(written by Dave)
Wow, no alarm today, what a treat. It was great to have a day off. We slept late-ish and had brekkie at the hotel. We ordered pancakes with honey and bananas. Though we didn’t ask for it, they also topped them whipped cream and chocolate sauce – it’s not often you get a sugar headache from brekkie. We’ll have cereal in the room tomorrow.
After brekkie, we wandered town and looked at the sites noted in our Lonely Planet guide. This includes one church, three mosques and a coffee on the walking street. The church was interesting – being Sunday morning there was a service going on, complete with lots of chanting and singing. It is an Orthodox church, not that we would really know the difference other than the obvious one that they don’t have any pews in the Orthodox churches, everyone just stands in the open area. They had several “no photo” signs but lots of folks were taking photos. I snuck in one discretely. The mosques were all completely shut; we could only look at them from the outside. We later learned from our hotel’s staff that today only 5% of the population is Muslim. It would seem that there is not much need for the mosques any more. We heard a call to payers today but this is nothing like Turkey. Ever since the Ottomans left Orthodox has been the primary religion in Macedonia.

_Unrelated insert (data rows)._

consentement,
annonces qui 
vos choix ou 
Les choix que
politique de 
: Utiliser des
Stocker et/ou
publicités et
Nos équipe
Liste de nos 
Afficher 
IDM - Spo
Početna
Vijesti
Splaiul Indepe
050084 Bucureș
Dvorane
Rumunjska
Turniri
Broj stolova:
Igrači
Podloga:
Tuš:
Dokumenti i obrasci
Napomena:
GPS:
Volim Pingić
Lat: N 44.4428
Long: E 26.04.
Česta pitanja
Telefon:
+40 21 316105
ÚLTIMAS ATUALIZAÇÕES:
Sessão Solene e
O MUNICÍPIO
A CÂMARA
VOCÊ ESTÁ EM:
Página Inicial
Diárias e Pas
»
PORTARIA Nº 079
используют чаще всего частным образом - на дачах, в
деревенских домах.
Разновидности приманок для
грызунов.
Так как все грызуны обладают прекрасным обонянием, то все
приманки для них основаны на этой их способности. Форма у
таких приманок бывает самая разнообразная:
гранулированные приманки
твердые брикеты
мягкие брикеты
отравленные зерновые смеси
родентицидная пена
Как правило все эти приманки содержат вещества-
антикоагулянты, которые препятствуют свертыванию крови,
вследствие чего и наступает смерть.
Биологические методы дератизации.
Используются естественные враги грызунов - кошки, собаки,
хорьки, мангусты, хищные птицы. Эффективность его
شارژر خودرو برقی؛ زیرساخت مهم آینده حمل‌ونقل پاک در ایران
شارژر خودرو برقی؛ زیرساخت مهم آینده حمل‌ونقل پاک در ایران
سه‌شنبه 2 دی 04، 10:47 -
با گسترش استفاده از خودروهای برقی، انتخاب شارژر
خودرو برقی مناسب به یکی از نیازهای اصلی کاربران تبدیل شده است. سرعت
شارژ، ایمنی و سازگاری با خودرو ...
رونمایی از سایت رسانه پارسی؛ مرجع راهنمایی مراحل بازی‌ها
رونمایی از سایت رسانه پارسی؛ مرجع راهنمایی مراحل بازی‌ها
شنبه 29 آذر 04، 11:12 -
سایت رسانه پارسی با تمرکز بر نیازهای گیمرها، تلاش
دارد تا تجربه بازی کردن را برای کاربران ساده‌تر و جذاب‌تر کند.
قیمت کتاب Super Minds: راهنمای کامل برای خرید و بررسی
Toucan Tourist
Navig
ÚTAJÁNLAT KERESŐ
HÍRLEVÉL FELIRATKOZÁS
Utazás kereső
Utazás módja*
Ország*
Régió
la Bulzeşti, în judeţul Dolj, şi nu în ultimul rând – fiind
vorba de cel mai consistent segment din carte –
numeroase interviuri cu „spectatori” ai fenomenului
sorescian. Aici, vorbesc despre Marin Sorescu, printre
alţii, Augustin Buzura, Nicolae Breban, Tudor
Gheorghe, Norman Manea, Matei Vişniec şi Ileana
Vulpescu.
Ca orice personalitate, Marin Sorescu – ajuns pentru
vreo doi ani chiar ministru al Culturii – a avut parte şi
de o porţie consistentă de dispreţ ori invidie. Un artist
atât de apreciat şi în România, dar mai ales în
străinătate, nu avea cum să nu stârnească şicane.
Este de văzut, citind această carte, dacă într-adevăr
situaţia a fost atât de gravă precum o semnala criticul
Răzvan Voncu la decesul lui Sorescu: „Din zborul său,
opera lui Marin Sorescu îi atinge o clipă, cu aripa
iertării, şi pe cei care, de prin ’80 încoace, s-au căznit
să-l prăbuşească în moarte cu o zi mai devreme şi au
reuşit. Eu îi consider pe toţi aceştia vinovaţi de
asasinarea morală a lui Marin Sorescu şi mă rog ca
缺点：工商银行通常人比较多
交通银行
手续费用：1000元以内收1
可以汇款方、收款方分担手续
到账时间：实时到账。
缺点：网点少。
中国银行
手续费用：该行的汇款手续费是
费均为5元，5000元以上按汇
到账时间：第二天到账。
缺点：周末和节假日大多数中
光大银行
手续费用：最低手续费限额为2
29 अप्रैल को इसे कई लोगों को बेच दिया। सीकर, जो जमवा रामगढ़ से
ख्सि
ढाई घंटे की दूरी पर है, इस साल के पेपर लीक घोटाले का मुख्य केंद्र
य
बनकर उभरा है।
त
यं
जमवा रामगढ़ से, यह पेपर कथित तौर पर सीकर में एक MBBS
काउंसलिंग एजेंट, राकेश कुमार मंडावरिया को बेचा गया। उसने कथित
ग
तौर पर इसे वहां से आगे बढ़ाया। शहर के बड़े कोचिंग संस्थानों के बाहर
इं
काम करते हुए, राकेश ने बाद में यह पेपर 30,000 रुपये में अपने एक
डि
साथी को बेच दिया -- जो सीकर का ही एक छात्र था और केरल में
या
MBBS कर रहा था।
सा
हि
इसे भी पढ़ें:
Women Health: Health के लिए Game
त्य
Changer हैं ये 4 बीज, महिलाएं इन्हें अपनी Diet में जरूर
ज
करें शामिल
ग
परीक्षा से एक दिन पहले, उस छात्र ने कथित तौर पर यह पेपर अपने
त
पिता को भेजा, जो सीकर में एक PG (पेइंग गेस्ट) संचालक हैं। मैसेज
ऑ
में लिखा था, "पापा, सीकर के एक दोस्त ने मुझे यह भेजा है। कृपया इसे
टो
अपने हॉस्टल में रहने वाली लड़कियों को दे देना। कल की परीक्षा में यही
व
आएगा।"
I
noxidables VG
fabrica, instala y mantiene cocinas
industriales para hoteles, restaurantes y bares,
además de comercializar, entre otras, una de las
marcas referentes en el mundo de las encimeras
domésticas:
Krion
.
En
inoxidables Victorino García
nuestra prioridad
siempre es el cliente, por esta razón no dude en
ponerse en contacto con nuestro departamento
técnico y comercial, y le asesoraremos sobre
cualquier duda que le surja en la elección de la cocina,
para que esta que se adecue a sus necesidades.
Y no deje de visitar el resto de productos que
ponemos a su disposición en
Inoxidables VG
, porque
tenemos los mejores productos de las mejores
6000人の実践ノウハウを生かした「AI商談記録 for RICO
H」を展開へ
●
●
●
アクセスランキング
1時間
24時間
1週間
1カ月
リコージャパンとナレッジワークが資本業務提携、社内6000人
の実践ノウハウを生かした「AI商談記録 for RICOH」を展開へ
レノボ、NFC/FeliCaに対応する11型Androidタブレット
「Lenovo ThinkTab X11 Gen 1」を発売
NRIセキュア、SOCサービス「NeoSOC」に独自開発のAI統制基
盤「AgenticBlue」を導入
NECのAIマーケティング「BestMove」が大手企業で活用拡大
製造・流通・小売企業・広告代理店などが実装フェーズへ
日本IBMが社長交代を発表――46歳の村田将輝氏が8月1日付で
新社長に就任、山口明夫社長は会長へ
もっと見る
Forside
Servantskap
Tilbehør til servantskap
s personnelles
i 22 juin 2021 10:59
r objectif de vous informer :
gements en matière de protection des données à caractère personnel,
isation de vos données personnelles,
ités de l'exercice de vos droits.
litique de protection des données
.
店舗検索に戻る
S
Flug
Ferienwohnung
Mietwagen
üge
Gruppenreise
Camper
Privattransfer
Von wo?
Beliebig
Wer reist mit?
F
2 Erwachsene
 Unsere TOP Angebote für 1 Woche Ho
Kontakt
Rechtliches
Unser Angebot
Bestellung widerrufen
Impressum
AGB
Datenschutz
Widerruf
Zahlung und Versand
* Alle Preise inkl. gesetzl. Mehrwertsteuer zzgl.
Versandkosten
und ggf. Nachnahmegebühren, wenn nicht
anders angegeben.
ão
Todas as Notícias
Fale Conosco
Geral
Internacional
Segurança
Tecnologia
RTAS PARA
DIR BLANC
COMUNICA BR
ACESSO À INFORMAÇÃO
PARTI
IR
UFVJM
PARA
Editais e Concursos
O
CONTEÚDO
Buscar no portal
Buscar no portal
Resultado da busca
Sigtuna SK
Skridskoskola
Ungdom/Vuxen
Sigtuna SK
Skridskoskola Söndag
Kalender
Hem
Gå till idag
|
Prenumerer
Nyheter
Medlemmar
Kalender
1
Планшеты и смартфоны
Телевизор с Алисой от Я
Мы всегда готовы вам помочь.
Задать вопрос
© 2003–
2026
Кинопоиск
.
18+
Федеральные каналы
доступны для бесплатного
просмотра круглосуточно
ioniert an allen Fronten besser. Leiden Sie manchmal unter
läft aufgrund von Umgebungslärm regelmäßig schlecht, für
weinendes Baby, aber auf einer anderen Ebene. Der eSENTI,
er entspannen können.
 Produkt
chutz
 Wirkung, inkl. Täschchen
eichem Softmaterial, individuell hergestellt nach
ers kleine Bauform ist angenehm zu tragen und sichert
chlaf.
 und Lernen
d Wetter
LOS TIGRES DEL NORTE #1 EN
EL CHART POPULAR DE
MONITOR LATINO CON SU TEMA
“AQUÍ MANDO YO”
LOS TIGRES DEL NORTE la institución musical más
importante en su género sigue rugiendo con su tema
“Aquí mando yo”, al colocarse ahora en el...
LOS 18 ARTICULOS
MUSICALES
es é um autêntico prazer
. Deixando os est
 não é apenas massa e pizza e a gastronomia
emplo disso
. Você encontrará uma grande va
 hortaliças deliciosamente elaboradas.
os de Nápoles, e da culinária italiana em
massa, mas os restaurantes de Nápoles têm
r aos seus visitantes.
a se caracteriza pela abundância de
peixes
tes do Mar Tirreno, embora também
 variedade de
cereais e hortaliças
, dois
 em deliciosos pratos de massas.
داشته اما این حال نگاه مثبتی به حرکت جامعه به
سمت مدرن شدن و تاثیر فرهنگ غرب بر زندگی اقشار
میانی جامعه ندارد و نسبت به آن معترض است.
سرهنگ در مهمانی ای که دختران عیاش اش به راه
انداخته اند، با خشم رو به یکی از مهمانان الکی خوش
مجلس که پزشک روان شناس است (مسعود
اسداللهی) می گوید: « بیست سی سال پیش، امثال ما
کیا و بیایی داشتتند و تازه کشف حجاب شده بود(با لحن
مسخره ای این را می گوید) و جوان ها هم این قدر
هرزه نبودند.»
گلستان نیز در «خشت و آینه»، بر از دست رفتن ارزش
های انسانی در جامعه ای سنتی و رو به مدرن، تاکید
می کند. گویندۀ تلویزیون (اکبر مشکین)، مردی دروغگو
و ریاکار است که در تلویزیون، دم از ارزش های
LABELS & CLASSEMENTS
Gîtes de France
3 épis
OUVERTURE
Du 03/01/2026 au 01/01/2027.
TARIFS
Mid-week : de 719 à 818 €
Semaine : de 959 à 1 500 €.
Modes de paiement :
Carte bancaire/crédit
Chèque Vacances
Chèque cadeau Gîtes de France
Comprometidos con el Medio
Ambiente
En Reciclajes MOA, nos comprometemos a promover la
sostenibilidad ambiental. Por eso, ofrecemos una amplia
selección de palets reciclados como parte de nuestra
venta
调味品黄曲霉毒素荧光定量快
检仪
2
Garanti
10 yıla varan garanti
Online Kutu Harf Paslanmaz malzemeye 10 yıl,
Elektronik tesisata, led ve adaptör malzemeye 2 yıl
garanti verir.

As we’ve mentioned a couple times the Balkan countries have been invaded and re-invaded so many times that it hard to keep track of who did what when, and what religion is in flavor. Because we’ve mentioned using currency other than Euros in recent posts, one of our readers asked if we were in Europe or Asia. Given the all the invasions and re-invasions, this is a good question.
The first answer is geography based. We have been travelling on the continent of Asia for most of the time since we left France. We only had a short time in France, Italy and Greece, before we headed to Turkey. Turkey’s landmass is mostly on the continent of Asia. Only the little part northwest of Istanbul is on the European continent. So, for most of our two months in Turkey we were in Asia. Bulgaria and the Balkans are entirely on the European continent, so we are now on the European continent.
We might be on continental Europe but as of a few days ago, we are not in the EU. The EU is a political and economic union of 27 countries, most of them from the European continent, including Bulgaria. Not all countries in the European continent, however, are in the EU – for example, Norway, Iceland, Switzerland, Liechtenstein, plus most of the western Balkans are not EU members (though some are currently candidates for admission to the EU). We are currently in Macedonia, which is also on continental Europe and not part of the EU.
The European Union is not identical to the eurozone that is much in the news these days. Only 17 of the 27 countries in the European Union use the euro as their official currency. The most obvious example of the difference between these two concepts is the UK, which is in the EU but is not in the eurozone. Other examples include Sweden and Denmark. To make matters slightly more confusing, there are a couple of countries that are not in the EU (and therefore not part of the official eurozone) that use the Euro as their official currency – Montenegro and Kosovo in the Balkans, for example. So, travelling within the EU means you’ll possibly end up with all kinds of different currency in your wallet, wondering how to deal with it when you cross borders.
Just in case this is all starting to make sense, then consider that Turkey is currently a candidate for admission to the EU. How a country whose land mass resides mostly in Asia can join the E-anything is a pretty good question. But then again, Turkey is part of NATO – and we all know that NA stands for North Atlantic. Turkey is about as far from the North Atlantic as Brazil.
And then there is the EEA. We see EEA signs at every border. EEA stands for the European Economic Area. This is a bit like NAFTA in the Americas. Our new friends in the western Balkans here again miss out on EEA. EEA is all about creating open markets for trade.
Finally, there is our old friend Schengen. The Schengen agreement covers 25 countries, some in the EU, some not, all of them on the European continent. Schengen is all about the movement of people across borders.
Ok, enough of the “E stuff”. It will probably all change soon anyway.
While we were cleaning the bikes today, Nancy spotted a cycle tourist. He was gone by the time she went out to the street to say hi. Later I wandered a bit and found him. His name is Roland and he is from Switzerland. We met him for dinner and had a great time telling stories and exchanging tales. It was fun to chat with a fellow traveler for more than normal 15 minutes that we get when we meet on the side of the road. And for the record, Switzerland is on continental Europe, not in the EU, does not use the euro, is in the EEA and is party to Schengen. In case you were wondering.
Tomorrow we are off to Ohrid, Macedonia’s most popular destination, about 70k or so away with two passes between here and there. It sits right on Lake Ohrid, which spans the border between Albania and Macedonia. There is a lot to see in the area, including a couple of national parks so we will probably stay there a day or two to explore the area.